Understanding How Non-Invasive Acne Scar Treatments Work
Even if you have gotten rid of a stubborn pimple, you might need to deal with unpleasant reminders in the form of acne scars. These scars form when the underlying skin tissue (dermis) becomes damaged from popping or picking the zit. While they are not as irritating as acne itself, it can linger for years and affect your confidence.
Understandably, most people turn to acne scar treatment to fix the problem since it won’t go away on its own. Unfortunately, it can also become more noticeable as you age since the skin will start to lose collagen. Without the right acne scar treatment, the scars can become permanent.
Different Types of Acne Scars
The lack of collagen produced during the healing of the skin after an acne breakout can form twisted bands between the skin layers. When the skin layers are pulled downwards, they also sink in. This can result in depressed acne scars. There are three prevalent types of acne scars, namely:
- Rolling scar: These are broad depressions with sloping edges
- Boxcar scar: These are broad and rectangular depressions with steep edges
- Ice pick scar: These are deep and narrow scars
Non-Invasive Acne Scar Treatments and How They Work
Laser treatment for acne scars will work by targeting the area affected using a beam of light set at a specific energy level.
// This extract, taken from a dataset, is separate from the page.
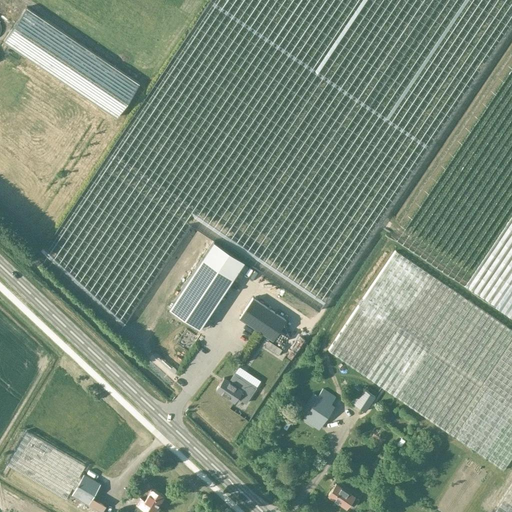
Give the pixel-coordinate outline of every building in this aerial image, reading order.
[(26,7),(3,41),(116,117),(139,83),(26,7)] [(213,241),(169,308),(200,328),(244,260),(213,241)] [(503,470),(511,456),(511,330),(396,252),(328,351),(503,470)] [(273,340),(286,320),(253,297),(239,318),(273,340)] [(75,326),(71,331),(93,350),(98,346),(75,326)] [(176,343),(183,347),(186,342),(179,338),(176,343)] [(242,401),(247,394),(242,390),(224,378),(216,389),(234,402),(237,398),(242,401)] [(318,395),(305,415),(321,426),(334,406),(333,405),(337,399),(324,389),(319,396),(318,395)] [(365,411),(375,396),(364,389),(359,397),(354,394),(349,401),(365,411)] [(79,477),(86,465),(27,431),(7,465),(66,499),(72,488),(75,490),(81,478),(79,477)] [(106,505),(92,497),(100,483),(84,474),(81,478),(75,490),(72,495),(101,511),(103,511),(102,511),(106,505)] [(511,511),(511,480),(493,507),(499,511),(511,511)] [(354,507),(359,500),(354,497),(354,496),(335,484),(328,495),(346,508),(350,503),(354,507)] [(153,511),(164,495),(152,488),(145,500),(140,497),(135,505),(137,506),(133,511),(147,511),(153,511)]
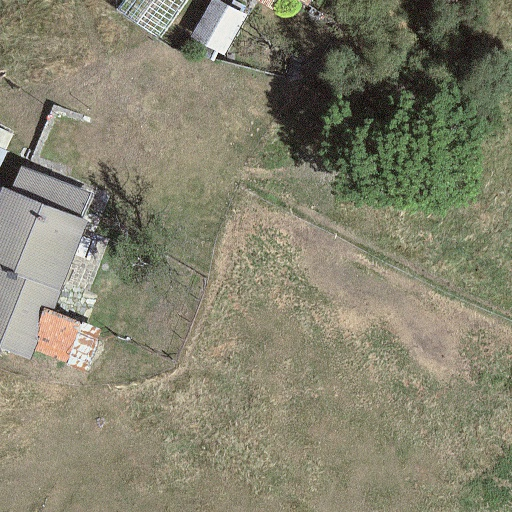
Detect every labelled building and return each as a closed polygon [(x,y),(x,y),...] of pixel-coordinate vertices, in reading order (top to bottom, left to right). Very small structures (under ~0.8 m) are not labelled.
[(171,40),(185,0),(140,0),(131,26),(171,40)] [(193,47),(220,3),(215,0),(193,0),(173,34),(193,47)] [(322,0),(266,0),(305,27),(322,0)] [(232,59),(253,16),(223,1),(202,43),(232,59)] [(88,225),(28,203),(0,278),(0,338),(22,347),(41,304),(58,312),(88,225)] [(89,335),(69,328),(58,352),(80,361),(89,335)]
The focused energy will stimulate the tissue and will trigger the skin to repair itself.
After several procedures, the pigment of the scar will appear more like the surrounding skin. At best, this treatment option can completely eradicate acne scars. If not, it can greatly improve the skin’s appearance.
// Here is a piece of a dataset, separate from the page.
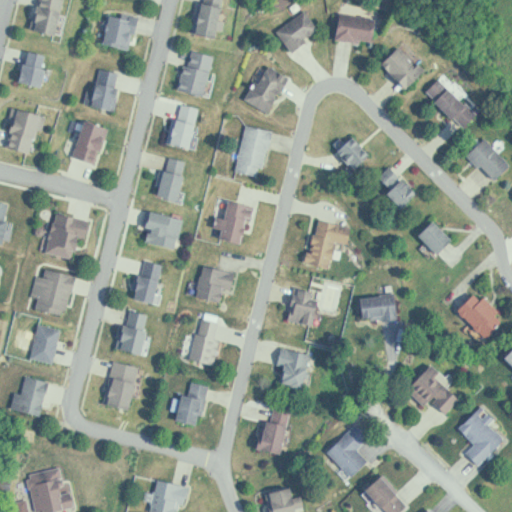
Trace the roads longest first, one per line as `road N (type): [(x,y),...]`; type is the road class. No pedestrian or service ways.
road 1 (residential): [(511,279),(495,233),(468,203),(348,83),(322,87),(313,96),(221,460),(237,511)]
road 2 (residential): [(6,0),(166,38),(72,413),(91,429),(221,460)]
road 3 (residential): [(481,511),(376,408)]
road 4 (residential): [(121,198),(0,167)]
This process involves using a coarse material to scrape specific portions of the skin down to the dermis. Dermabrasion is ideal for patients with scarring and skin pigmentation issues.
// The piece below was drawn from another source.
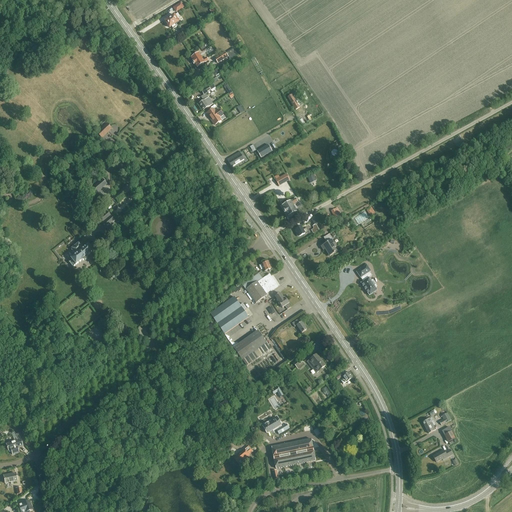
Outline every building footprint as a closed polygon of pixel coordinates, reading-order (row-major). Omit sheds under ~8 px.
[(173,8),(176,13),(184,8),(181,3),(173,8)] [(177,19),(180,17),(178,14),(174,16),(165,22),(169,28),(171,27),(173,29),(177,27),(176,24),(179,22),(177,19)] [(226,53),(228,57),(236,51),(234,48),(226,53)] [(228,57),(225,53),(215,59),(218,63),(228,57)] [(206,58),(203,60),(199,54),(191,58),(197,68),(208,61),(206,58)] [(204,96),(211,91),(215,88),(213,84),(209,87),(208,86),(201,91),(204,96)] [(199,105),(203,111),(213,105),(209,98),(199,105)] [(298,100),(296,101),(292,103),(296,110),(300,107),(298,104),(300,103),(298,100)] [(219,110),(216,112),(214,109),(207,114),(215,126),(222,121),(220,118),(223,116),(219,110)] [(105,131),(113,124),(110,121),(102,128),(105,131)] [(272,151),(268,145),(257,152),(261,158),(272,151)] [(503,149),(505,153),(511,148),(511,147),(510,145),(503,149)] [(240,152),(226,161),(228,163),(229,162),(233,167),(244,160),(241,155),(240,152)] [(286,175),(281,178),(284,183),(290,180),(286,175)] [(307,178),(311,186),(317,184),(314,175),(307,178)] [(120,182),(125,187),(129,183),(124,178),(120,182)] [(114,198),(119,203),(127,197),(122,191),(114,198)] [(300,199),(297,201),(296,199),(283,206),(288,216),(297,211),(293,204),(298,202),(300,207),(304,205),(300,199)] [(367,210),(371,217),(375,214),(371,207),(367,210)] [(99,220),(110,232),(116,227),(118,225),(115,222),(116,221),(108,212),(99,220)] [(307,228),(303,230),(301,226),(295,229),(297,233),(296,234),(298,237),(299,237),(300,237),(305,234),(309,231),(307,228)] [(330,257),(335,253),(333,250),(337,247),(332,240),(333,240),(329,234),(323,238),(327,243),(321,247),(324,251),(325,250),(330,257)] [(89,244),(84,248),(79,242),(71,249),(76,255),(72,259),(73,260),(69,263),(73,268),(77,265),(83,260),(85,261),(88,258),(88,256),(94,251),(89,244)] [(269,272),(273,270),(269,262),(259,266),(261,270),(263,269),(265,272),(269,270),(269,272)] [(366,265),(356,272),(361,278),(363,282),(361,283),(369,296),(377,291),(375,288),(377,286),(373,280),(370,281),(369,278),(372,276),(369,272),(371,271),(366,265)] [(269,274),(266,277),(262,272),(254,277),(253,276),(241,284),(246,291),(247,290),(256,303),(267,296),(266,294),(271,291),(278,287),(269,274)] [(285,298),(284,299),(280,294),(276,297),(279,302),(279,303),(283,308),(285,307),(288,310),(292,307),(285,298)] [(243,304),(241,305),(235,297),(211,314),(225,335),(249,317),(244,310),(247,309),(243,304)] [(302,322),(300,324),(298,320),(292,324),(295,327),(297,326),(302,334),(307,330),(302,322)] [(234,348),(243,360),(267,343),(258,331),(234,348)] [(307,362),(316,374),(326,366),(317,355),(307,362)] [(294,364),(297,368),(304,363),(300,359),(294,364)] [(271,374),(272,375),(277,371),(277,370),(288,362),(287,360),(265,375),(267,377),(271,374)] [(341,381),(343,384),(352,378),(349,373),(343,376),(345,379),(341,381)] [(278,387),(275,389),(280,398),(283,396),(278,387)] [(439,422),(442,426),(451,420),(447,413),(442,416),(444,420),(439,422)] [(271,422),(263,426),(268,434),(269,433),(270,436),(274,434),(273,432),(276,430),(279,435),(289,429),(286,424),(282,427),(281,426),(277,418),(270,421),(271,422)] [(428,433),(435,430),(433,426),(435,425),(432,418),(423,423),(428,433)] [(441,431),(448,442),(455,439),(448,427),(441,431)] [(12,455),(18,453),(17,448),(22,446),(19,436),(15,437),(16,439),(8,442),(9,443),(6,445),(8,451),(9,453),(11,452),(12,455)] [(272,448),(277,469),(316,461),(311,440),(272,448)] [(238,463),(240,465),(244,463),(242,461),(250,455),(249,455),(253,452),(249,446),(244,449),(245,450),(234,458),(238,463)] [(447,458),(452,456),(449,450),(444,453),(444,451),(433,457),(436,463),(447,457),(447,458)] [(11,484),(13,484),(13,482),(17,481),(15,473),(3,476),(5,484),(10,482),(11,484)] [(29,501),(18,505),(20,511),(29,511),(28,510),(32,509),(29,501)]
However, dermabrasion is primarily recommended for individuals with severe scarring that has healed fully and for those with fair skin. Dermabrasion has been known to cause discoloration in those with dark skin tones.
Dermarolling uses a rolling device with several small needles. The device is run across the skin carefully, ensuring the underlying scar tissue is penetrated. The principle behind dermarolling and microneedling is similar to laser therapy.
The tiny pinpricks will stimulate the skin to produce more collagen. As a result, scars are lightened overtime. While this process won’t eradicate acne scars completely, multiple treatments can generate great improvements.
Also referred to as soft-tissue fillers, dermal fillers are collagen or protein injections that are meant to plump up or fill out a specific area of the skin. Some of the most popular dermal fillers include Restylane, Bellafill, and Juvederm.
The filler is injected into the scar tissue directly and will produce immediate but short-term effects. Patients might need repeat injections yearly to ensure the acne scars won’t show up again.
Certain chemicals like salicylic acid, phenol, and glycolic acid are considered effective treatments for acne scars. A dermatologist will place a peel containing one of the chemicals mentioned and wait for it to take effect.
The acidic substances will remove the skin’s top layer to allow new skin cells to grow and replace the scarred and old ones. While chemical peels are considered effective at minimizing the appearance of acne scars, they also come with certain risks.
Ironically, one possible side effect is scarring. That said, it is crucial that you consult with a dermatologist first so they can check your skin type and provide guidance if chemical peel is right for you.